Three private security firms — Moore Security, Security Logistics Group and Law Dogs — will do routine unarmed patrols of commercial streets, O’Shea said.
Guards in marked cars will monitor the areas and be “additional eyes and ears” for law enforcement, O’Shea said in an email to constituents. The security can “observe and report suspicious activity or any type of legal activity” but cannot engage with the public, O’Shea said.
O’Shea, who has long lamented an ongoing shortage of Chicago police officers, announced the program in a message to 19th Ward residents Thursday.
“While I believe this program will make our neighborhoods safer, we must be clear that a private security guard is NOT a Chicago Police Officer,” O’Shea wrote. “The duty of private security officers will be to observe and report. When a private security officer encounters suspicious activity, he or she will immediately contact the Chicago Police Department and remain on scene until CPD responds.”
O’Shea, whose Far Southwest Side ward is home to many police officers, has said the department is routinely canceling scheduled days off for existing officers to make up for the shortage of cops.
“In the face of troubling CPD staff shortages, we as a community must must do all we can to support, appreciate and respect the profession if we expect people to seek the job.

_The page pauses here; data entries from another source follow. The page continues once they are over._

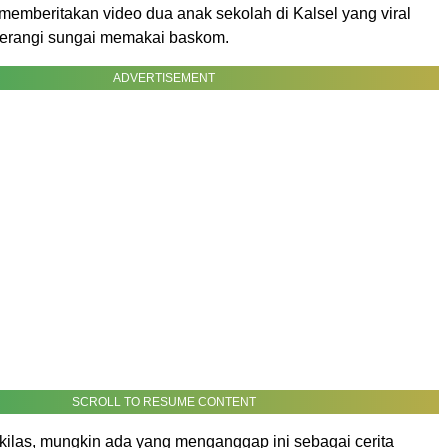
memberitakan video dua anak sekolah di Kalsel yang viral
erangi sungai memakai baskom.
ADVERTISEMENT
SCROLL TO RESUME CONTENT
ekilas, mungkin ada yang menganggap ini sebagai cerita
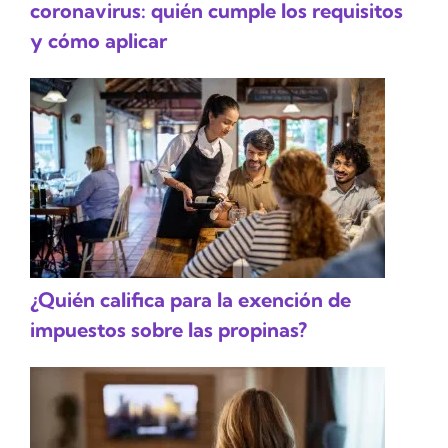
coronavirus: quién cumple los requisitos
y cómo aplicar
¿Quién califica para la exención de
impuestos sobre las propinas?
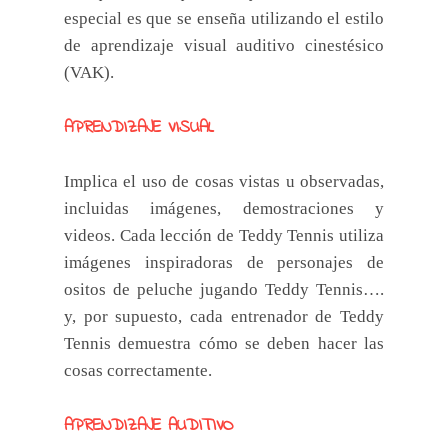
especial es que se enseña utilizando el estilo
de aprendizaje visual auditivo cinestésico
(VAK).
APRENDIZAJE VISUAL
Implica el uso de cosas vistas u observadas,
incluidas imágenes, demostraciones y
videos. Cada lección de Teddy Tennis utiliza
imágenes inspiradoras de personajes de
ositos de peluche jugando Teddy Tennis….
y, por supuesto, cada entrenador de Teddy
Tennis demuestra cómo se deben hacer las
cosas correctamente.
APRENDIZAJE AUDITIVO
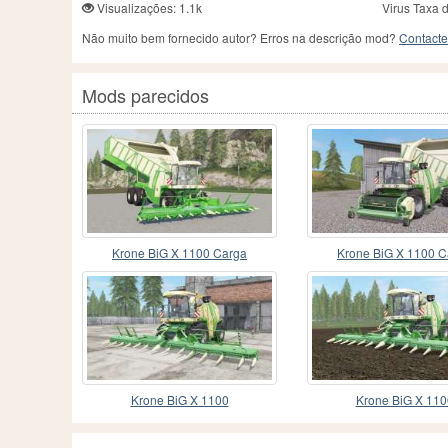
Visualizações: 1.1k
Virus Taxa 
Não muito bem fornecido autor? Erros na descrição mod?
Contacte
Mods parecidos
Krone BiG X 1100 Carga
Krone BiG X 1100 C
Krone BiG X 1100
Krone BiG X 110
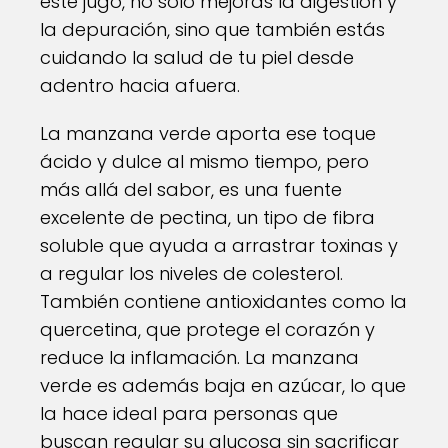
este jugo, no solo mejoras la digestión y
la depuración, sino que también estás
cuidando la salud de tu piel desde
adentro hacia afuera.
La manzana verde aporta ese toque
ácido y dulce al mismo tiempo, pero
más allá del sabor, es una fuente
excelente de pectina, un tipo de fibra
soluble que ayuda a arrastrar toxinas y
a regular los niveles de colesterol.
También contiene antioxidantes como la
quercetina, que protege el corazón y
reduce la inflamación. La manzana
verde es además baja en azúcar, lo que
la hace ideal para personas que
buscan regular su glucosa sin sacrificar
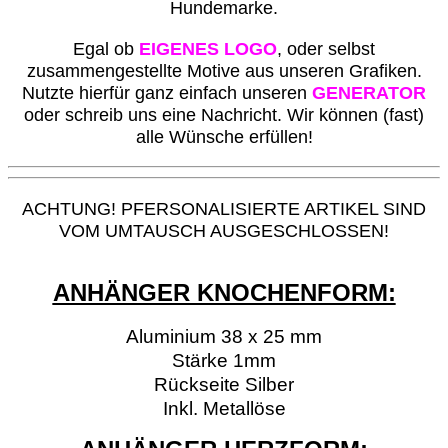
Hundemarke.
Egal ob
EIGENES LOGO
, oder selbst
zusammengestellte Motive aus unseren Grafiken.
Nutzte hierfür ganz einfach unseren
GENERATOR
oder schreib uns eine Nachricht. Wir können (fast)
alle Wünsche erfüllen!
ACHTUNG! PFERSONALISIERTE ARTIKEL SIND
VOM UMTAUSCH AUSGESCHLOSSEN!
ANHÄNGER KNOCHENFORM:
Aluminium 38 x 25 mm
Stärke 1mm
Rückseite Silber
Inkl. Metallöse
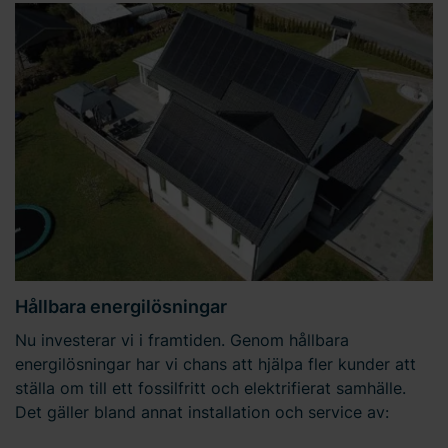
Hållbara energilösningar
Nu investerar vi i framtiden. Genom hållbara
energilösningar har vi chans att hjälpa fler kunder att
ställa om till ett fossilfritt och elektrifierat samhälle.
Det gäller bland annat installation och service av:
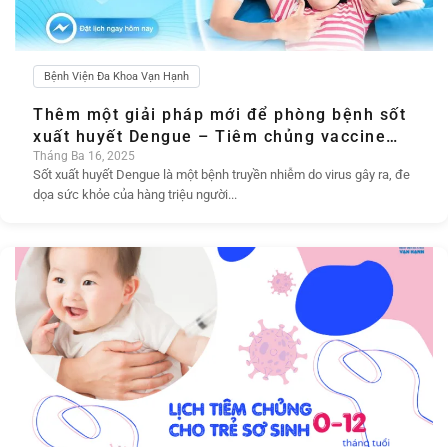
Bệnh Viện Đa Khoa Vạn Hạnh
Thêm một giải pháp mới để phòng bệnh sốt
xuất huyết Dengue – Tiêm chủng vaccine
Qdenga
Tháng Ba 16, 2025
Sốt xuất huyết Dengue là một bệnh truyền nhiễm do virus gây ra, đe
dọa sức khỏe của hàng triệu người...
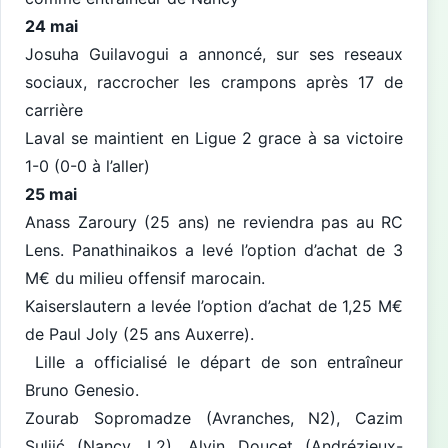
24 mai
Josuha Guilavogui a annoncé, sur ses reseaux
sociaux, raccrocher les crampons après 17 de
carrière
Laval se maintient en Ligue 2 grace à sa victoire
1-0 (0-0 à l’aller)
25 mai
Anass Zaroury (25 ans) ne reviendra pas au RC
Lens. Panathinaikos a levé l’option d’achat de 3
M€ du milieu offensif marocain.
Kaiserslautern a levée l’option d’achat de 1,25 M€
de Paul Joly (25 ans Auxerre).
Lille a officialisé le départ de son entraîneur
Bruno Genesio.
Zourab Sopromadze (Avranches, N2), Cazim
Suljić (Nancy, L2), Alvin Doucet (Andrézieux-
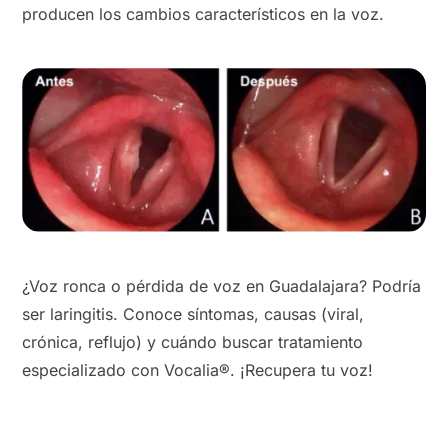
producen los cambios característicos en la voz.
¿Voz ronca o pérdida de voz en Guadalajara? Podría
ser laringitis. Conoce síntomas, causas (viral,
crónica, reflujo) y cuándo buscar tratamiento
especializado con Vocalia®. ¡Recupera tu voz!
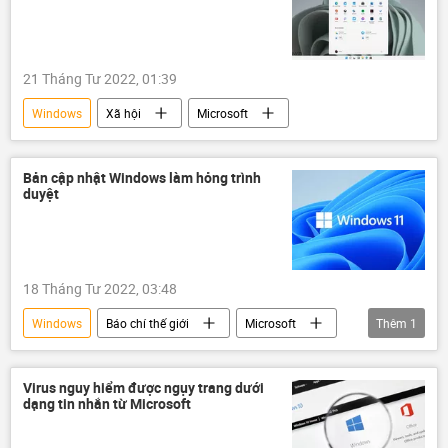
21 Tháng Tư 2022, 01:39
Windows
Xã hội
Microsoft
Bản cập nhật Windows làm hỏng trình
duyệt
18 Tháng Tư 2022, 03:48
Windows
Báo chí thế giới
Microsoft
Thêm
1
máy tính
Virus nguy hiểm được ngụy trang dưới
dạng tin nhắn từ Microsoft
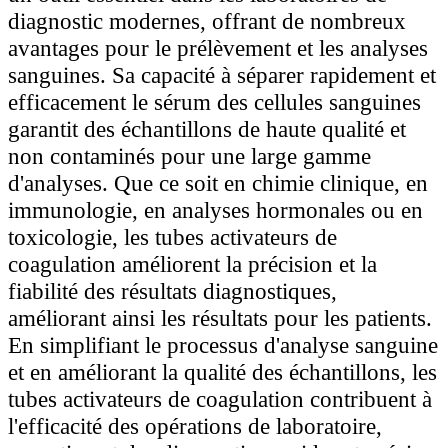
diagnostic modernes, offrant de nombreux
avantages pour le prélèvement et les analyses
sanguines. Sa capacité à séparer rapidement et
efficacement le sérum des cellules sanguines
garantit des échantillons de haute qualité et
non contaminés pour une large gamme
d'analyses. Que ce soit en chimie clinique, en
immunologie, en analyses hormonales ou en
toxicologie, les tubes activateurs de
coagulation améliorent la précision et la
fiabilité des résultats diagnostiques,
améliorant ainsi les résultats pour les patients.
En simplifiant le processus d'analyse sanguine
et en améliorant la qualité des échantillons, les
tubes activateurs de coagulation contribuent à
l'efficacité des opérations de laboratoire,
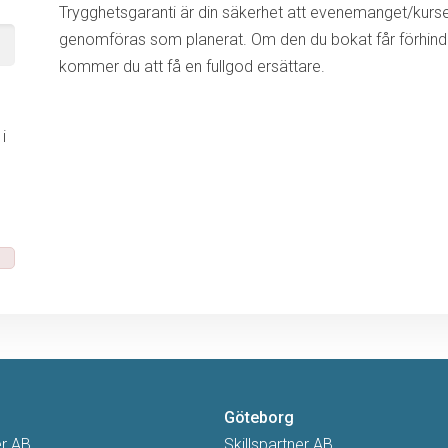
Trygghetsgaranti är din säkerhet att evenemanget/kurs
genomföras som planerat. Om den du bokat får förhinde
kommer du att få en fullgod ersättare.
i
m
Göteborg
er AB
Skillspartner AB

In the meantime, we must also explore other opportunities to promote public safety in our community,” O’Shea wrote to neighbors.

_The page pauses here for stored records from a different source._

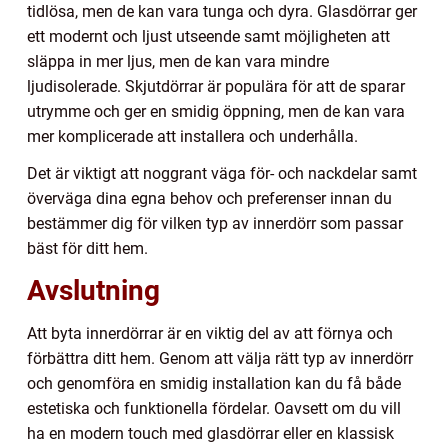
tidlösa, men de kan vara tunga och dyra. Glasdörrar ger
ett modernt och ljust utseende samt möjligheten att
släppa in mer ljus, men de kan vara mindre
ljudisolerade. Skjutdörrar är populära för att de sparar
utrymme och ger en smidig öppning, men de kan vara
mer komplicerade att installera och underhålla.
Det är viktigt att noggrant väga för- och nackdelar samt
överväga dina egna behov och preferenser innan du
bestämmer dig för vilken typ av innerdörr som passar
bäst för ditt hem.
Avslutning
Att byta innerdörrar är en viktig del av att förnya och
förbättra ditt hem. Genom att välja rätt typ av innerdörr
och genomföra en smidig installation kan du få både
estetiska och funktionella fördelar. Oavsett om du vill
ha en modern touch med glasdörrar eller en klassisk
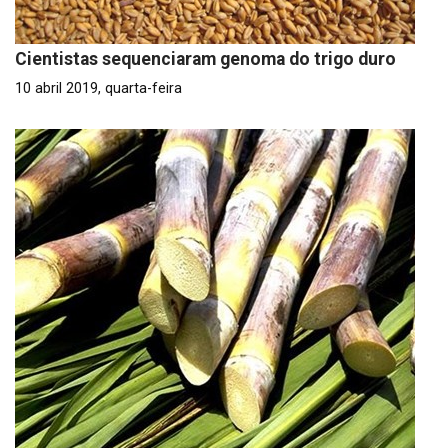
Cientistas sequenciaram genoma do trigo duro
10 abril 2019, quarta-feira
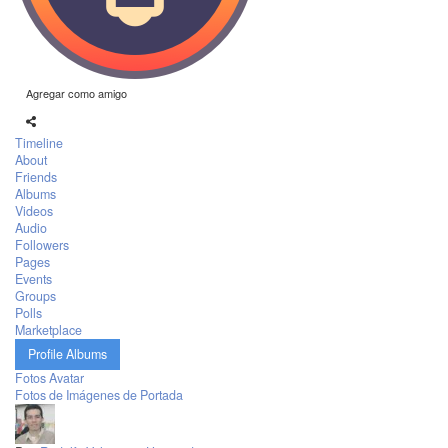
Agregar como amigo
Timeline
About
Friends
Albums
Videos
Audio
Followers
Pages
Events
Groups
Polls
Marketplace
Profile Albums
Fotos Avatar
Fotos de Imágenes de Portada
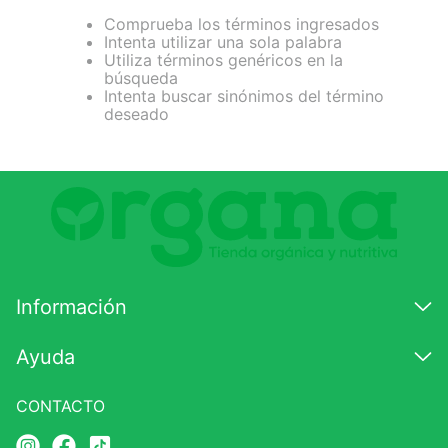
Comprueba los términos ingresados
7
.
lab nutrition
Intenta utilizar una sola palabra
Utiliza términos genéricos en la
8
.
magnesio
búsqueda
Intenta buscar sinónimos del término
9
.
stevia
deseado
10
.
proteina
Información
Ayuda
CONTACTO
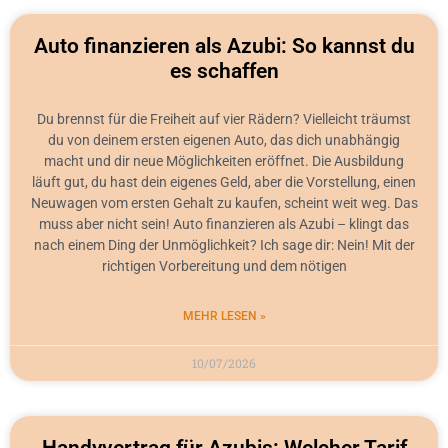
Auto finanzieren als Azubi: So kannst du
es schaffen
Du brennst für die Freiheit auf vier Rädern? Vielleicht träumst
du von deinem ersten eigenen Auto, das dich unabhängig
macht und dir neue Möglichkeiten eröffnet. Die Ausbildung
läuft gut, du hast dein eigenes Geld, aber die Vorstellung, einen
Neuwagen vom ersten Gehalt zu kaufen, scheint weit weg. Das
muss aber nicht sein! Auto finanzieren als Azubi – klingt das
nach einem Ding der Unmöglichkeit? Ich sage dir: Nein! Mit der
richtigen Vorbereitung und dem nötigen
MEHR LESEN »
10/07/2026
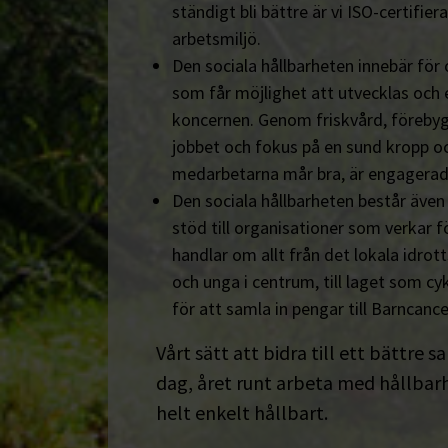
ständigt bli bättre är vi ISO-certifiera
arbetsmiljö.
Den sociala hållbarheten innebär för
som får möjlighet att utvecklas och 
koncernen. Genom friskvård, föreby
jobbet och fokus på en sund kropp och s
medarbetarna mår bra, är engagerad
Den sociala hållbarheten består äve
stöd till organisationer som verkar fö
handlar om allt från det lokala idrot
och unga i centrum, till laget som cyk
för att samla in pengar till Barncanc
Vårt sätt att bidra till ett bättre s
dag, året runt arbeta med hållbarhe
helt enkelt hållbart.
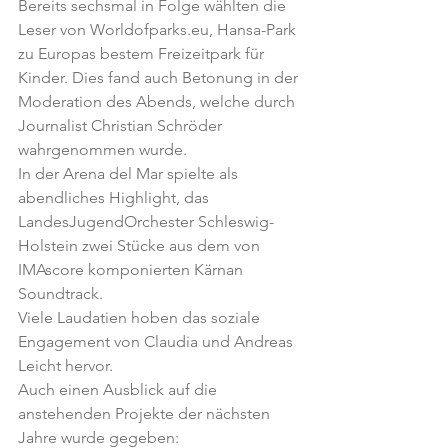
Bereits sechsmal in Folge wählten die 
Leser von Worldofparks.eu, Hansa-Park 
zu Europas bestem Freizeitpark für 
Kinder. Dies fand auch Betonung in der 
Moderation des Abends, welche durch 
Journalist Christian Schröder 
wahrgenommen wurde.
In der Arena del Mar spielte als 
abendliches Highlight, das 
LandesJugendOrchester Schleswig-
Holstein zwei Stücke aus dem von 
IMAscore komponierten Kärnan 
Soundtrack.
Viele Laudatien hoben das soziale 
Engagement von Claudia und Andreas 
Leicht hervor.
Auch einen Ausblick auf die 
anstehenden Projekte der nächsten 
Jahre wurde gegeben:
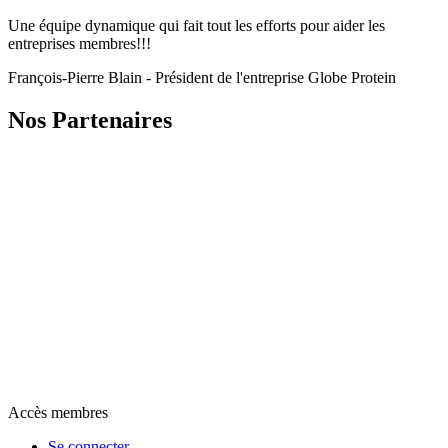
Une équipe dynamique qui fait tout les efforts pour aider les
entreprises membres!!!
François-Pierre Blain - Président de l'entreprise Globe Protein
Nos Partenaires
Accès membres
Se connecter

The security “operates on a rotating schedule” based on high-crime times, O’Shea said, with patrols happening during both daytime hours and overnights. They’ll be in “regular communication” with the Chicago police, O’Shea said.
The private security comes from popular demand, neighborhood leaders said. The Southwest Side neighborhood associations emailed a survey to over 500 business owners on their mailing lists and received 101 responses for possible uses of the city grant, said Caroline Connors, executive director of the Morgan Park Beverly Hills Business Association.
Private security was the most popular choice, Connors said in an email.
Connors said local business owners have frequently expressed concerns about an increase in vandalism and overnight break-ins. The private security is “a service we’re proving in support of our business owners,” Connors said.
“We’re initiating this program to ensure that our business districts and our neighborhood public areas remain safe and secure,” Connors said. “We’re looking to reduce vandalism and any break-ins, and we feel this is one way that we can help support the businesses.”
Data for the 22nd Police District show robberies, burglaries and thefts are all up significantly this year.
There’s been 126 burglaries reported so far this year, compared to 71 at this point in 2021, comprising a 77 percent jump. Robberies are up 69 percent and thefts have more than doubled, data shows.
“I don’t care who you talk to in any community in the city; people are scared, crime is up,” O’Shea said. “When you drive through the 19th Ward and talk to small business owners, they’re concerned. We suffered significant looting damage back in 2020, and when I speak to my different civic groups, all of whom have seen and faced and experienced crime patterns over the past few years.”
Other neighborhoods also have explored or implemented private security.
In late 2021, Block Club reported on a plan to implement private security patrols in a section of Bucktown, organized by a newly-formed group called the Bucktown Neighbors Association.
The group hired P4, a security company with offices Downtown and in suburban Downers Grove, to deploy off-duty police officers to the neighborhood for eight to 10 hours daily. The program began in late December, and armed guards patrol the area between Winchester Avenue, North Avenue, Armitage Avenue and Paulina Street, according to a document shared by the association earlier this year.
Neighbors report the guards are now a daily sight on streets and alleys in the area.
P4 also patrols a section of Lincoln Park, an area near Howard Street on the Chicago and Evanston border and parts of Hyde Park in conjunction with UChicago Police, the company’s vice president and principal Paul Ohm said. And that number could soon grow.
A group of neighbors near Fullerton Avenue in Lincoln Park, separate from the area P4 already patrols in the neighborhood, also is trying to launch patrols with the company, Block Club reported in April.
It’s not clear who comprises the group behind that effort. A flyer was distributed to residents along Burling Street, Orchard Street, Arlington Place and Fullerton Avenue, asking neighbors to chip in $1,200 per household each year to make the patrols a reality.
The Chicago Loop Alliance has had a private security patrol for the central business district area since 2018. Its ambassador program, where 16 people patrol State Street picking up trash, helping tourists find their way and deescalating potentially violent situations, has been around since 2014.